Kapitalist Avrupa’nın Kodları

Bugün kapitalist (burjuva) Avrupa medeniyeti Amerika’dan Rusya ve Afrika ülkelerine ve Çin’e kadar dünya düzenini büyük ölçüde esir almış, bir kısmını ise demokrasi, sözde insan hakları, evrensel örgütler eliyle tehdit etmektedir. Üç kaynak Avrupa’nın burjuva sınıfını besleyip geliştirmiş, ona ruhunu verip, dünyaya hâkimi kılmıştır. Bu üç kaynak Eski Yunan ve Roma Medeniyetleri ile Hristiyanlıktır.

 

Antik Yunanistan’da pazarda köle satışı

Yunan ve Roma Mirası

Batı kültürünün ilk kaynağı Eski Yunan’dır. Avrupalıların “Batı medeniyetinin beşiği” olarak niteledikleri ve hayranlıkla irdeledikleri antik Yunanistan, köleci toplum biçiminin en çarpıcı örneklerinden biridir. Cemiyet bu sistemde iki unsurdan oluşur: Köleler ve hür insanlar. Üretim yapmak tabiatıyla kölelere düşmekte, ticaret, askerlik, yöneticilik ve benzeri işler hür vatandaşların tekeline bırakılmaktadır.
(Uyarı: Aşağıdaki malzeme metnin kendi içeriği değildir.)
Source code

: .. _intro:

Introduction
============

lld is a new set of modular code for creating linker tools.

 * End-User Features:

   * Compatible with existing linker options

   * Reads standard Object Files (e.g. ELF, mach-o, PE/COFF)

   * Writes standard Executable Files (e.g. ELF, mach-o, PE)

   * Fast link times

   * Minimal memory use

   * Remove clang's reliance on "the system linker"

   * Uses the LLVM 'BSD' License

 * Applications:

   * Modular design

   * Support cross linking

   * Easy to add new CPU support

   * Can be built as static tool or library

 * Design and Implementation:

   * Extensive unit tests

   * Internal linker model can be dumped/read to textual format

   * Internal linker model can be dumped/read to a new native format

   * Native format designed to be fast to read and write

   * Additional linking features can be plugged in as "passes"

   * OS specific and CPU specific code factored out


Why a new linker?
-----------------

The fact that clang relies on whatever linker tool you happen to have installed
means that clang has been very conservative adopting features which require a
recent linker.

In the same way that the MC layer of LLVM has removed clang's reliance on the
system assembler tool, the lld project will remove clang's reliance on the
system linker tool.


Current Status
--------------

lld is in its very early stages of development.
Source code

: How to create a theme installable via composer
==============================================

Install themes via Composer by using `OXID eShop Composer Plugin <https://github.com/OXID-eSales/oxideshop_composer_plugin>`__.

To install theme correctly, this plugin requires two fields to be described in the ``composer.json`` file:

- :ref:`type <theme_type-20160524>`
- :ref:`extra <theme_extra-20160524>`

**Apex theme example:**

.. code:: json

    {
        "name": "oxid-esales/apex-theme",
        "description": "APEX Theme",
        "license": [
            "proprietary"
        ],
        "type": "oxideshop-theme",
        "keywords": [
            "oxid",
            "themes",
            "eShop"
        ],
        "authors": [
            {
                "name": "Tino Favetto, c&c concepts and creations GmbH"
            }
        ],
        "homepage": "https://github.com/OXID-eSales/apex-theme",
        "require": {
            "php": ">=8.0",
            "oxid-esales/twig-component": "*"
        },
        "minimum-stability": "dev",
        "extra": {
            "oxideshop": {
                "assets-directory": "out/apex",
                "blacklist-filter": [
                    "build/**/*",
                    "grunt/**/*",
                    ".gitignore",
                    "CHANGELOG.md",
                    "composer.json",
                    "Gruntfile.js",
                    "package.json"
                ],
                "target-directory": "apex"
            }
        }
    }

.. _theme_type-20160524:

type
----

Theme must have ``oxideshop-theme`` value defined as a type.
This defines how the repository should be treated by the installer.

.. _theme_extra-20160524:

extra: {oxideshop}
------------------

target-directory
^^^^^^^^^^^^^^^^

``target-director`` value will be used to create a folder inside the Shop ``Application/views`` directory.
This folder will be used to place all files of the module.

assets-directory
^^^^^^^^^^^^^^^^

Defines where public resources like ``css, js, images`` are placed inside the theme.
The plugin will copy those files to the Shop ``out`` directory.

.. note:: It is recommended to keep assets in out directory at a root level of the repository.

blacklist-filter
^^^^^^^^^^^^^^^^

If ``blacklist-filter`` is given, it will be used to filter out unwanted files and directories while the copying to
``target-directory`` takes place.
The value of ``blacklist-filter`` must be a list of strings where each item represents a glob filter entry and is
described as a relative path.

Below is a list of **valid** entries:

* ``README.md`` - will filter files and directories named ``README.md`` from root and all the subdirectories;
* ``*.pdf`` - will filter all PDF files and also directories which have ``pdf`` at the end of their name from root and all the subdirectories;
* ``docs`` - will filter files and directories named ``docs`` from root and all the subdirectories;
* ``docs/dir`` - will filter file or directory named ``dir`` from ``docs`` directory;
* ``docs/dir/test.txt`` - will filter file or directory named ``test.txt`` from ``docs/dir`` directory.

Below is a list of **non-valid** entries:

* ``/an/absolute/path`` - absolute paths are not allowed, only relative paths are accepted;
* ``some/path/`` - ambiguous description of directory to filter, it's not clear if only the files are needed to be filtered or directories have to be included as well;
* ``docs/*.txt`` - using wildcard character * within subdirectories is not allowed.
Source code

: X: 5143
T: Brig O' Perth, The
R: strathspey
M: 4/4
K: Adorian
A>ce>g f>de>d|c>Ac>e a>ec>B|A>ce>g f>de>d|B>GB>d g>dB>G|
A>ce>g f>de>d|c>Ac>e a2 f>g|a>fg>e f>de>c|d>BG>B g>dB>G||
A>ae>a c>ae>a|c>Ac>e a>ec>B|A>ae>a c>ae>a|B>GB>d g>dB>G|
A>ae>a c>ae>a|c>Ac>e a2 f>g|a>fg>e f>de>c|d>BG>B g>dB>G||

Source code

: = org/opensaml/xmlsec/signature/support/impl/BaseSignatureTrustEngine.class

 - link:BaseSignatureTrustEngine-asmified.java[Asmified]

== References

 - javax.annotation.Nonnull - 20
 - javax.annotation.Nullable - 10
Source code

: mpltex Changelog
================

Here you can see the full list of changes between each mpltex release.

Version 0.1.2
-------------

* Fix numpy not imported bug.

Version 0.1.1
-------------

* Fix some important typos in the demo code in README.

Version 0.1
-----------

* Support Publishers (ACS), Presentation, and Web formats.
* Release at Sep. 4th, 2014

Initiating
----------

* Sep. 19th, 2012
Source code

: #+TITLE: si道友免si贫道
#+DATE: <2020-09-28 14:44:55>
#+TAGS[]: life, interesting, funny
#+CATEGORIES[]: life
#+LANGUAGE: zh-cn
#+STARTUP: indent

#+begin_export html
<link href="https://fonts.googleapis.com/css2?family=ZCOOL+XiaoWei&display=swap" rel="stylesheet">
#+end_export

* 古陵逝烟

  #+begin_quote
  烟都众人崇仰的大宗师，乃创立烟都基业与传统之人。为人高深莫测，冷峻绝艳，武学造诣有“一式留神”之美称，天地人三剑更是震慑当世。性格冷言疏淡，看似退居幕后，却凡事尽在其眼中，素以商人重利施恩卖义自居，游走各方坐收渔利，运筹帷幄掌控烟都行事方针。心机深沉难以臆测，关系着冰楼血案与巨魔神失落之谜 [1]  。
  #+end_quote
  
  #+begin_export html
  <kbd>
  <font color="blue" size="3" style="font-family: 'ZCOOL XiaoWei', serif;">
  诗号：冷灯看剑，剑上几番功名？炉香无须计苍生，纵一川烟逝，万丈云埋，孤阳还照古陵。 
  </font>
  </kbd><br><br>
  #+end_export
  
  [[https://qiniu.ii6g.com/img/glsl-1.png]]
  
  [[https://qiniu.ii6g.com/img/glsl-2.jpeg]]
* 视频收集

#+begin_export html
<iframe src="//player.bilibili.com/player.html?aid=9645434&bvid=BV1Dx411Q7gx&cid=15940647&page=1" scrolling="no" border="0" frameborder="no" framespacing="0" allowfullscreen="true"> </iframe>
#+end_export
Eski Yunan’ın varisi ve Batı’ya hukuk sistemini kazandıran ise Roma Medeniyeti’dir. Gaius Julius ve Justinianus’un kanunları, Batı’daki hukuki temelleri oluşturarak günümüze kadar ulaşmıştır. Roma hukukundan köken alan “özel mülkiyetin dokunulmazlığı” askeri ve idari olarak güçlü aristokrat sınıfa karşı burjuvaziye ihtiyaç duyduğu korumayı sağlamış, onu dokunulmaz kılmıştır.

Kalvenizmin Yükselişi

Avrupa’nın ruhuna en belirgin özelliği olan bireyselciliği üfleyen ise Hristiyanlık olmuştur. Batılı “Hristiyanlığın ferde aşıladığı aşırı mesuliyetle” yüklenmiştir. Bu nitelik kişinin Batı’da yalnız bırakılmış olmasından, kendi başının çaresine bakmak alışkanlığından, özel mülkiyet geleneğinden doğmakta ve kişiye mücadeleci bir nitelik kazandırmaktadır. İşbu cemiyette birey, desteden sıyrılıp kendini kurtarabildiği ölçüde başarılı addedilecektir. Girişimci kişiler büyük mücadeleye, yalnızca paranın kanun olduğu mücadeleye atılacaklar, sermaye sahibi olacaklardır.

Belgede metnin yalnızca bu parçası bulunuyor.